In der kommenden Woche soll der Regierungsentwurf für den sächsischen Doppelhaushalt 2021/22 beschlossen werden. Aber während die Verhandlungen noch mit dem vollmundigen Versprechen begannen, keine Kürzungen vorzunehmen, mehren sich seit Ende Oktober die Signale, dass ausgerechnet im Sozialbereich die Schere angesetzt werden kann. Das würde ausgerechnet die dort tätigen Vereine und soziale Organisationen schnell an den Rand der Existenz bringen.

Am 27. Oktober zeigte sich schon der Jugendverband der Linken alarmiert von den Stimmen, die fordern, das kommende Einahme-Defizit durch massive Kürzungen im Sozial- und Kulturbereich auszugleichen. Dies gelte es dringend zu verhindern, um dem Einbrechen von Strukturen in Sozial-, Kultur- und Jugendbereichen vorzubeugen.

„Gerade jetzt ist es wichtig, dass Angebote für Kinder- und Jugendliche auch nach der Krise aufrechterhalten werden. Egal ob es ein Treffpunkt nach der Schule ist oder ob es um Projekte zur Vermittlung politischer Bildung wie dem Landesprogramm ,Weltoffenes Sachsen für Demokratie und Toleranz‘ geht“, sagte die Jugendpolitische Sprecherin der sächsischen Linken Jennifer Trültzsch.

„Alle diese Angebote sind wichtig für unser Zusammenleben und die Entwicklung junger Menschen. Es muss verhindert werden, dass auch nur bei einer dieser Einrichtungen ihre Existenz und die Existenzgrundlage ihrer Beschäftigten durch Kürzungen im nächsten Haushalt bedroht werden.“

Und Paul Podbielski, Mitglied im Beauftragtenrat des Jugendverbandes, meinte: „Ich selbst hatte das Glück, an Angeboten von Kultur- und Jugendeinrichtungen teilzunehmen. Ich habe dadurch viel gelernt und mich als Person weiterentwickelt. Im Doppelhaushalt 2020/21 sollen gerade Gelder für eben jene Einrichtungen gestrichen werden, während Milliarden in Konzerne hineingepumpt werden, die dieses Geld teils direkt als Dividenden oder Bonus-Zahlungen weiterreichen. Das ist ein fataler Fehler und zeigt, wie gering die Wertschätzung der Regierung für soziale Projekte tatsächlich ist.“

Doch wie hoch der Betrag ist, der nach Vorstellung der Regierung in den Bereichen Soziales, Kultur und Arbeit künftig eingespart werden soll, ist noch unklar. Dennoch sorgen sich viele Organisationen und Vereine um ihre Zukunft. Schon allein der Umstand einer vorläufigen Haushaltsführung ist für viele befremdlich, da eine Fortführung oder die Höhe der Finanzierung durch den Freistaat völlig offen ist. In finanzielle Vorlage können nur die wenigsten Organisationen gehen, um Strukturen bis zur Beschlussfassung eines Landeshaushaltes über Wasser zu halten. Daher fordern viele Vereine klare Aussagen von der Staatsregierung.

═══

▶ **Bitte bearbeiten**:
1. Fass den Absatz im Ausgangstext, der mit „Doch wie hoch der Betrag ist“ beginnt, in einer knappen Stichpunktliste zusammen.
2. Übernimm aus dem Ausgangstext wörtlich die Stelle zwischen „Am 27. Oktober“ und „und Jugendbereichen vorzubeugen.“, beide eingeschlossen.

▶ **Daten**:
═══

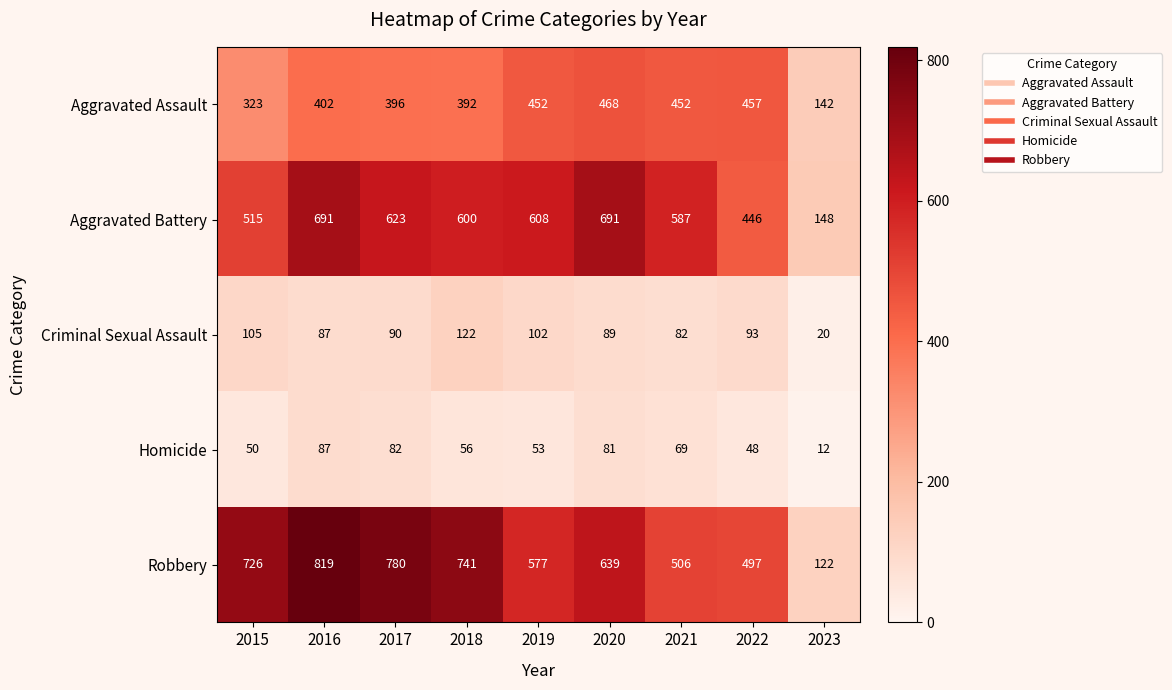

How many distinct data groups are displayed?

5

═══

▶ **Lösungen**:
1.
- Wie viel die Regierung bei Sozialem, Kultur und Arbeit einsparen will, ist noch unklar.
- Trotzdem sorgen sich viele Organisationen und Vereine um ihre Zukunft.
- Schon die vorläufige Haushaltsführung befremdet viele, weil offen ist, ob und in welcher Höhe der Freistaat weiter finanziert.
- Nur wenige Organisationen können in finanzielle Vorlage gehen, um ihre Strukturen bis zum Beschluss des Landeshaushalts zu halten.
- Deshalb verlangen viele Vereine klare Aussagen von der Staatsregierung.

2.
Am 27. Oktober zeigte sich schon der Jugendverband der Linken alarmiert von den Stimmen, die fordern, das kommende Einahme-Defizit durch massive Kürzungen im Sozial- und Kulturbereich auszugleichen. Dies gelte es dringend zu verhindern, um dem Einbrechen von Strukturen in Sozial-, Kultur- und Jugendbereichen vorzubeugen.